+++ Page extract +++
Finally, when you read "Kubla Khan" be sure you read the notes which precede it as well as the actual "poem."

January 10

Reading: Wordsworth, "Nutting," and "Resolution and Independence." RWRA: Section V: Worthsworth on Poetry.

Writing: For "Nutting," pick two lines you find interesting--either together or singly. Type them out and explain what interests you. For "Resolution and Independence," pick a stanza you find interesting, type it out and explain (again!) what interests you.

(Keep in mind: you don't have to be giving me "truth" or "wisdom" here--I'm just asking you to find something you like, and to explain as fully as you can why you like it. This isn't about being "right"--it's about finding a way to engage intelligently with the reading.)
+++ Excerpted records +++
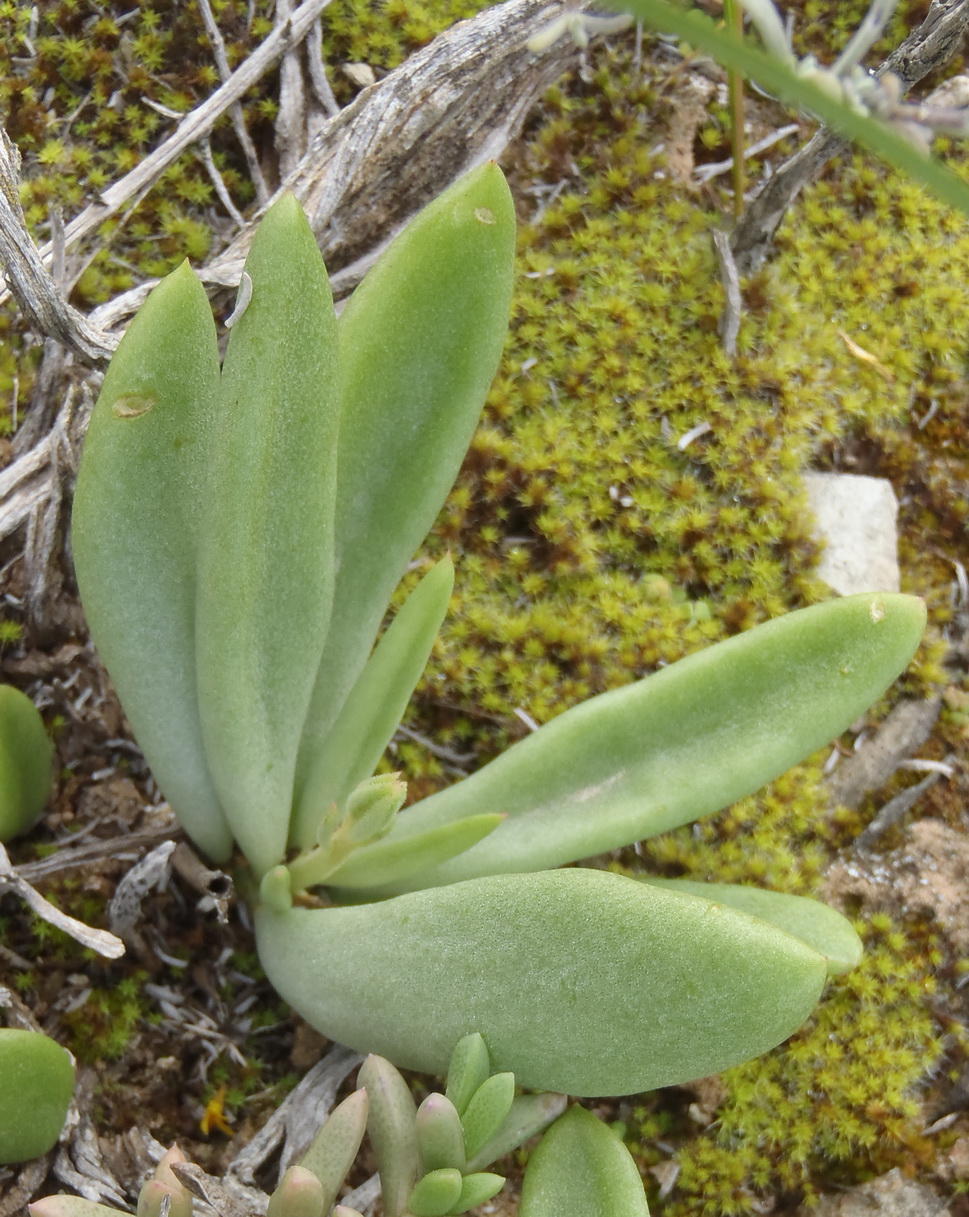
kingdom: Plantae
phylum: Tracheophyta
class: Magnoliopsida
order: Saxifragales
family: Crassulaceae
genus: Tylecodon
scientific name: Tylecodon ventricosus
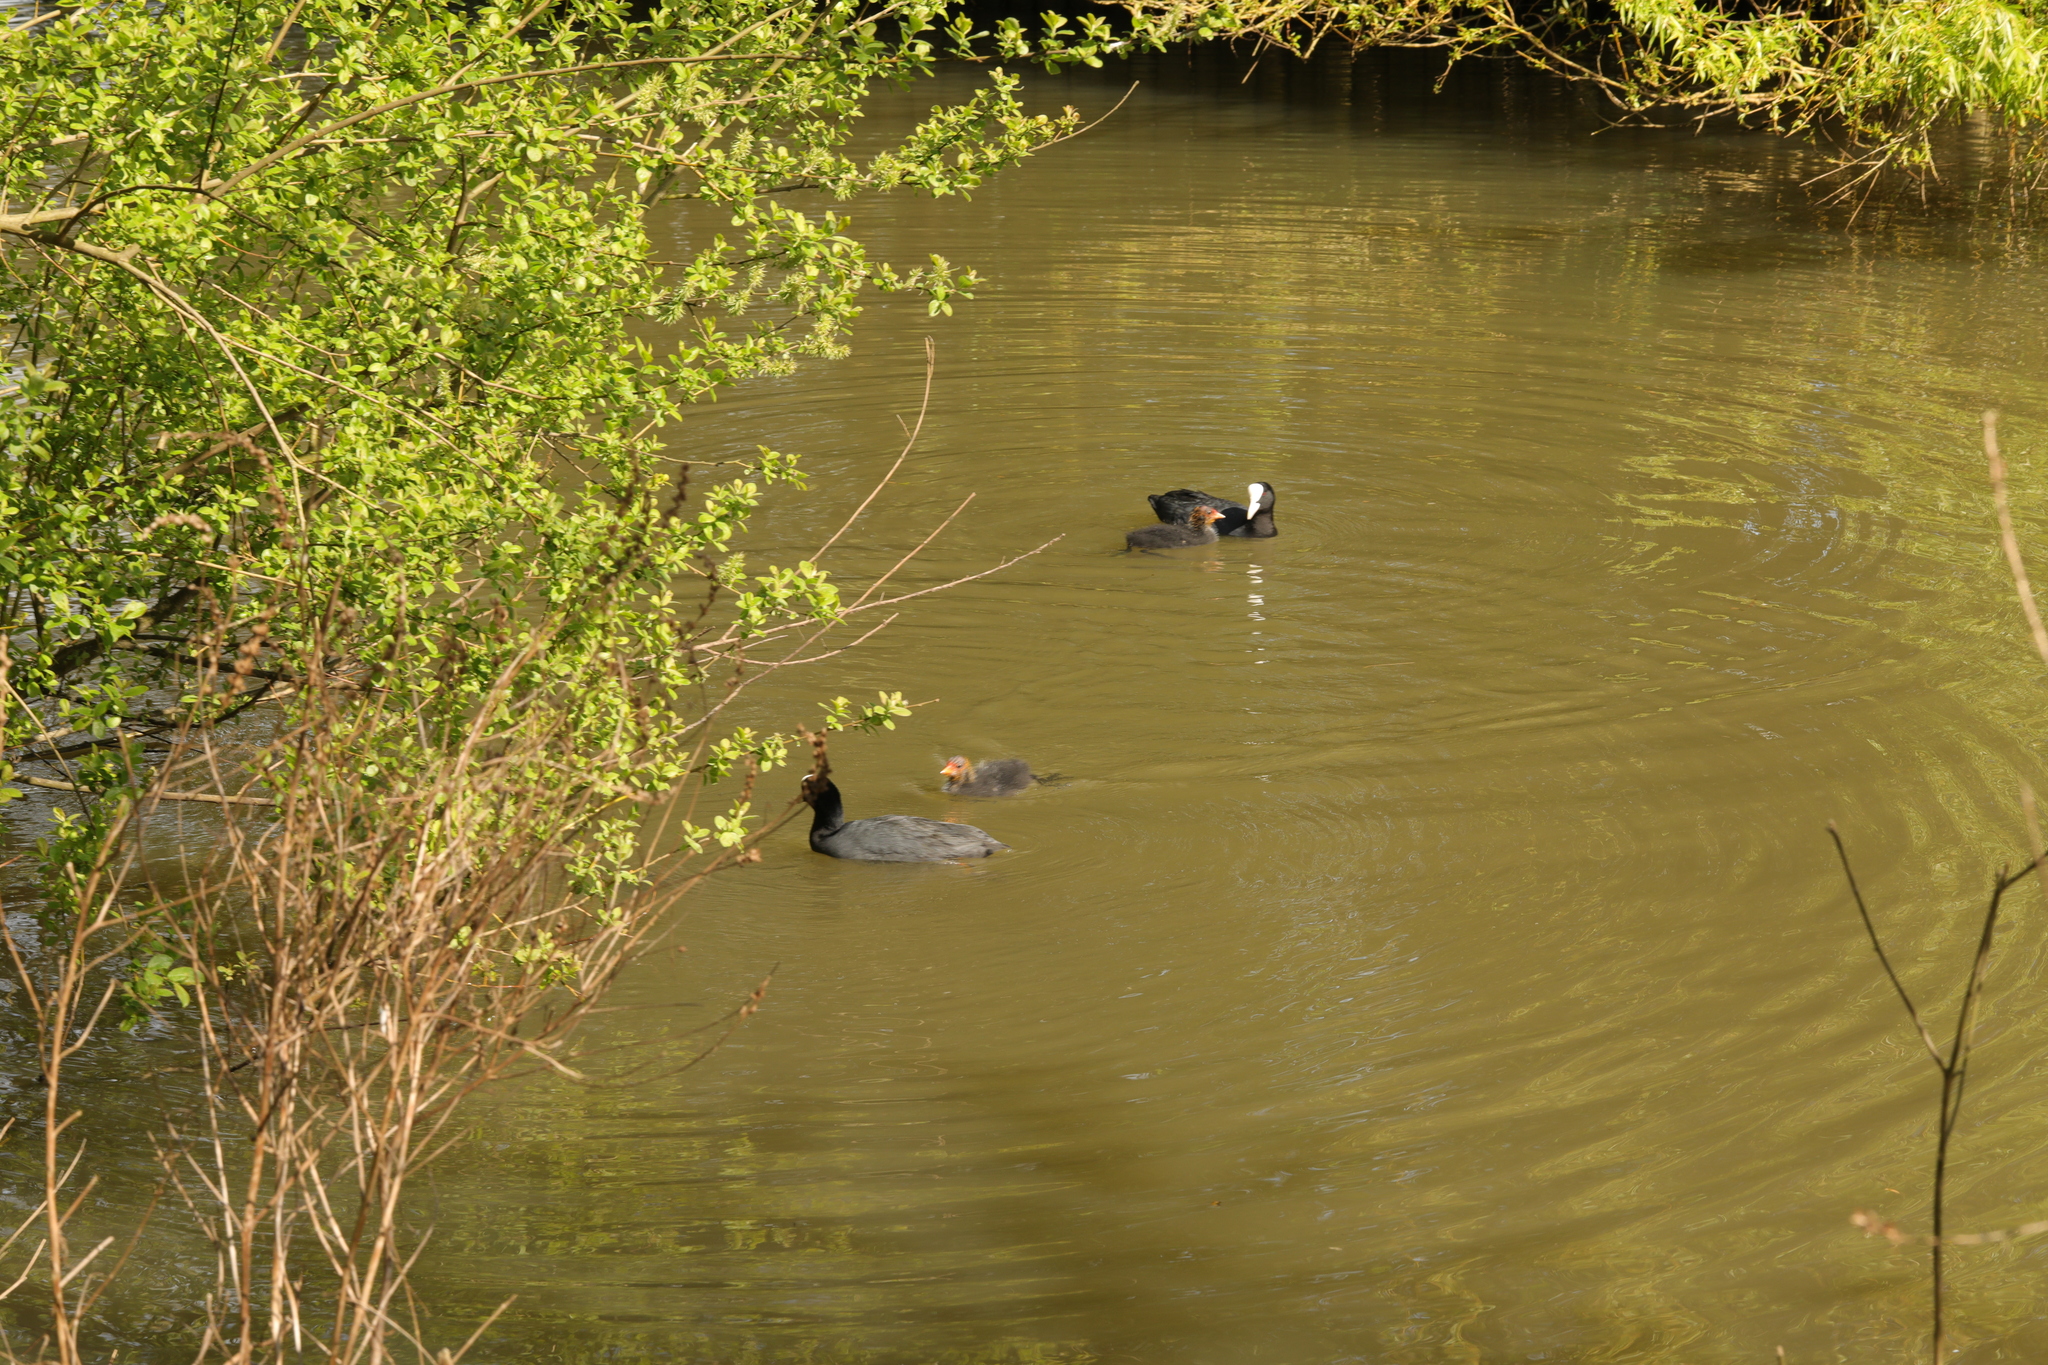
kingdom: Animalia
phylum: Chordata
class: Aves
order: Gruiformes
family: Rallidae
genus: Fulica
+++
+++ Excerpted records +++
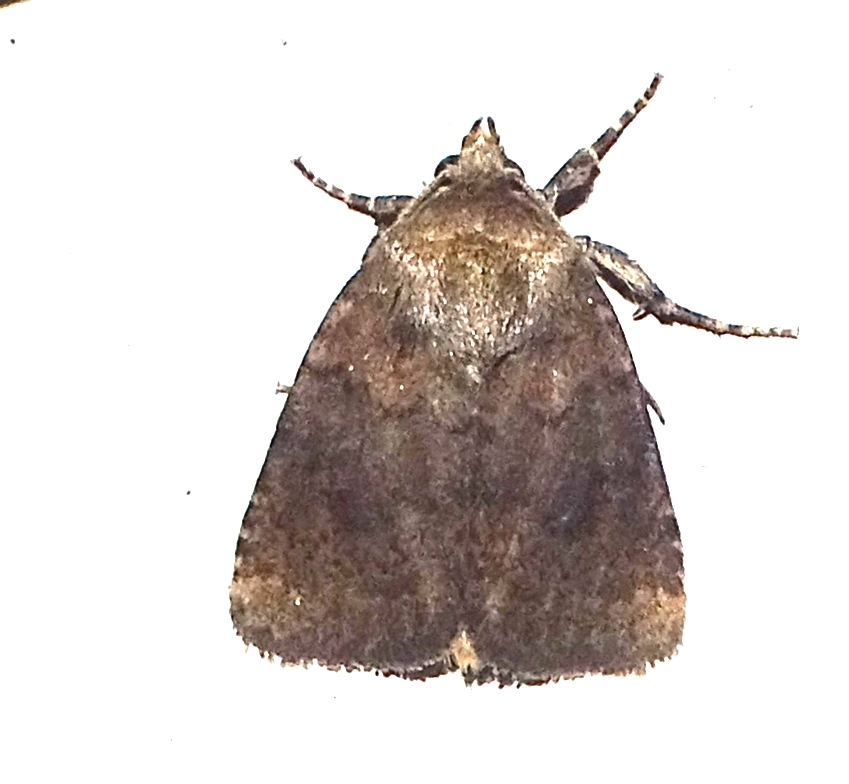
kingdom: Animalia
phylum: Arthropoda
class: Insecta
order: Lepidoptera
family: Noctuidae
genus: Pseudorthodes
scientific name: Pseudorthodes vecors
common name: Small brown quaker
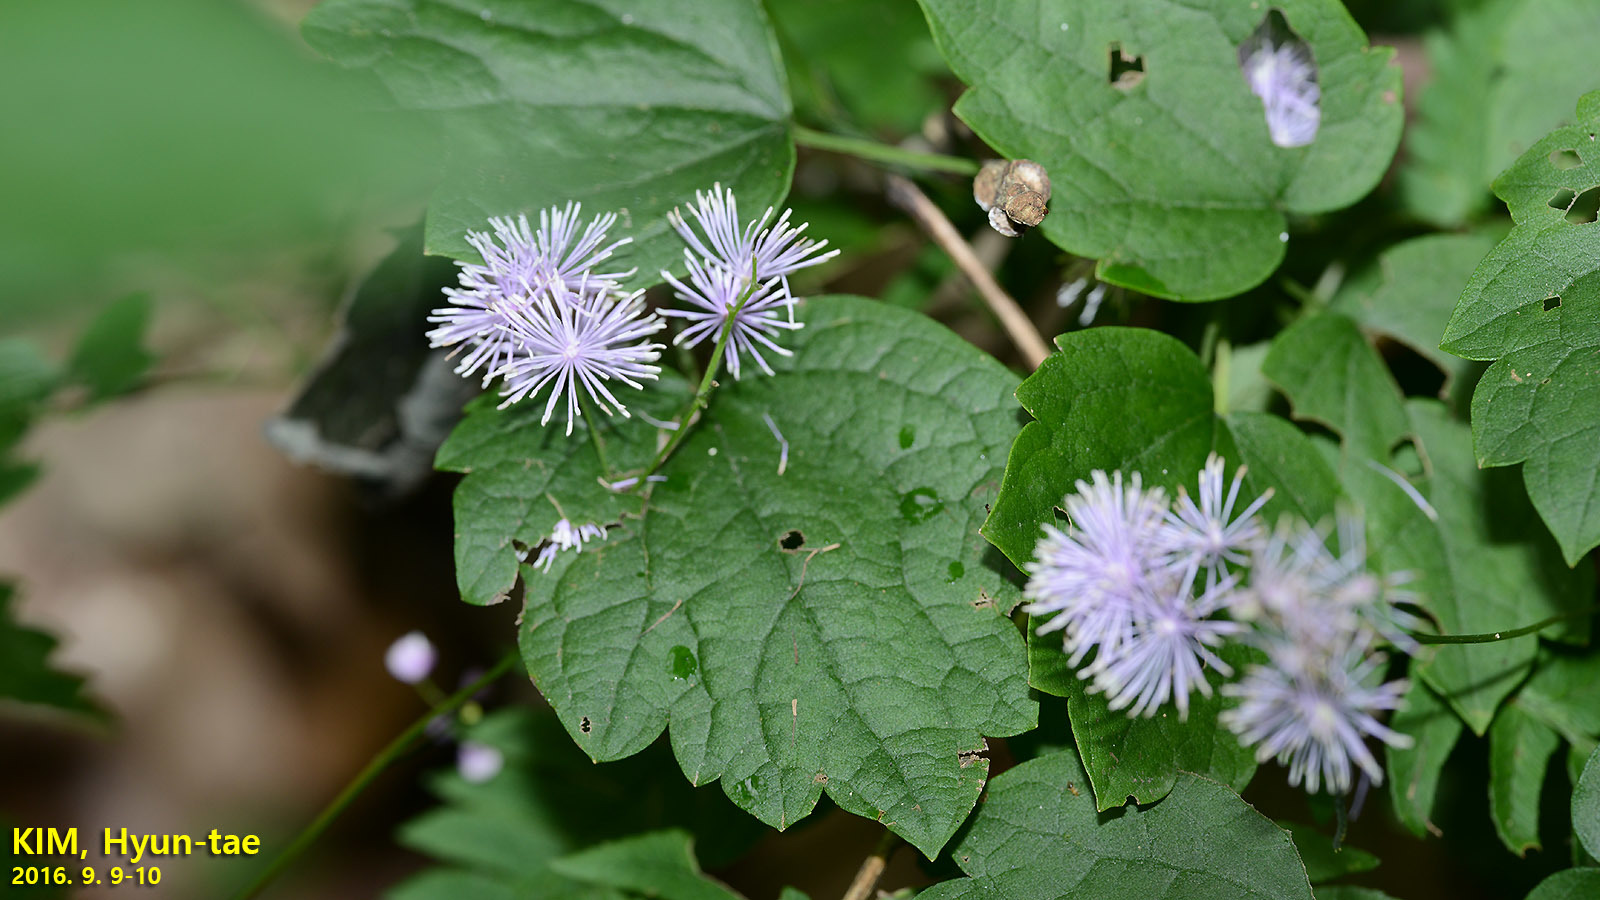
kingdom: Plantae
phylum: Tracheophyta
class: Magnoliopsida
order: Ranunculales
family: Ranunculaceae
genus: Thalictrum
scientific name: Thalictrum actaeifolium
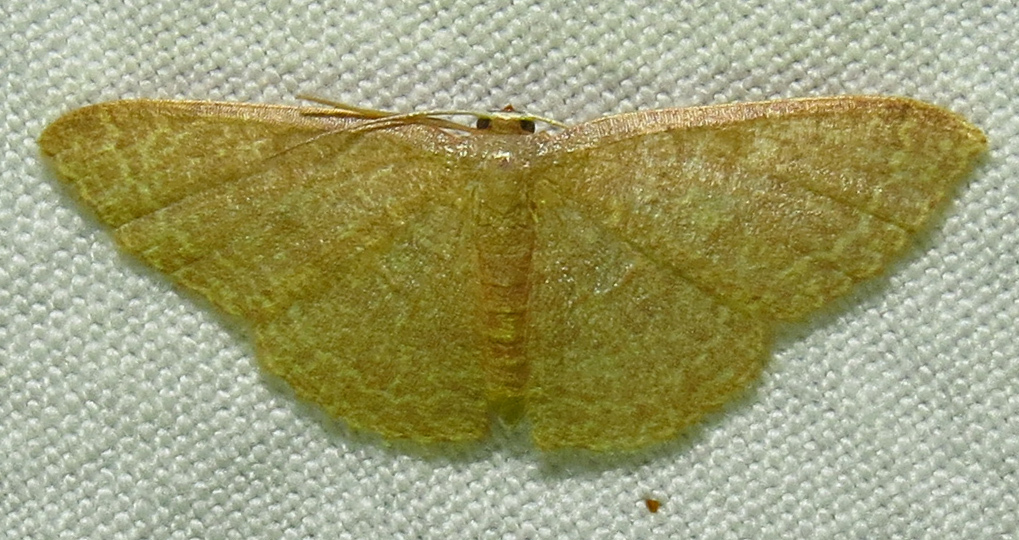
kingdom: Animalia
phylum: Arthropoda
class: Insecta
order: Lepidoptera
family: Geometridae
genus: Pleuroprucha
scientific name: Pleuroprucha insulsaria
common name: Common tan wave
+++
▶ What this exercise asks:
(1) Name every poem the syllabus excerpt mentions by title.
(2) Print the syllabus excerpt, everything from "Finally, when you" down to "(again!) what interests you.".
(3) Write the next part of the syllabus excerpt, beginning after its final sentence.
The records aren't needed for any of this.

▶ Answers for the tasks:
(1)
"Kubla Khan"
"Nutting"
"Resolution and Independence"

(2)
Finally, when you read "Kubla Khan" be sure you read the notes which precede it as well as the actual "poem."

January 10

Reading: Wordsworth, "Nutting," and "Resolution and Independence." RWRA: Section V: Worthsworth on Poetry.

Writing: For "Nutting," pick two lines you find interesting--either together or singly. Type them out and explain what interests you. For "Resolution and Independence," pick a stanza you find interesting, type it out and explain (again!) what interests you.

(3)
January 8

Reading: Wordsworth, Lines Written; Expostulation; Strange fits; She dwelt among; Three years; A slumber; Lucy Gray; I wandered; My Heart Leaps.
RE: Start Intro and Chap 1. RWRA: Sections I, II, and III. (Quiz on
RWRA)

Writing: Pick one of the lyric poems you are reading for today, look at it closely, and locate three What's, and then for each, write a paragraph describing as fully as you can, and in as many ways as you can, Why you think Wordsworth made the choice he did.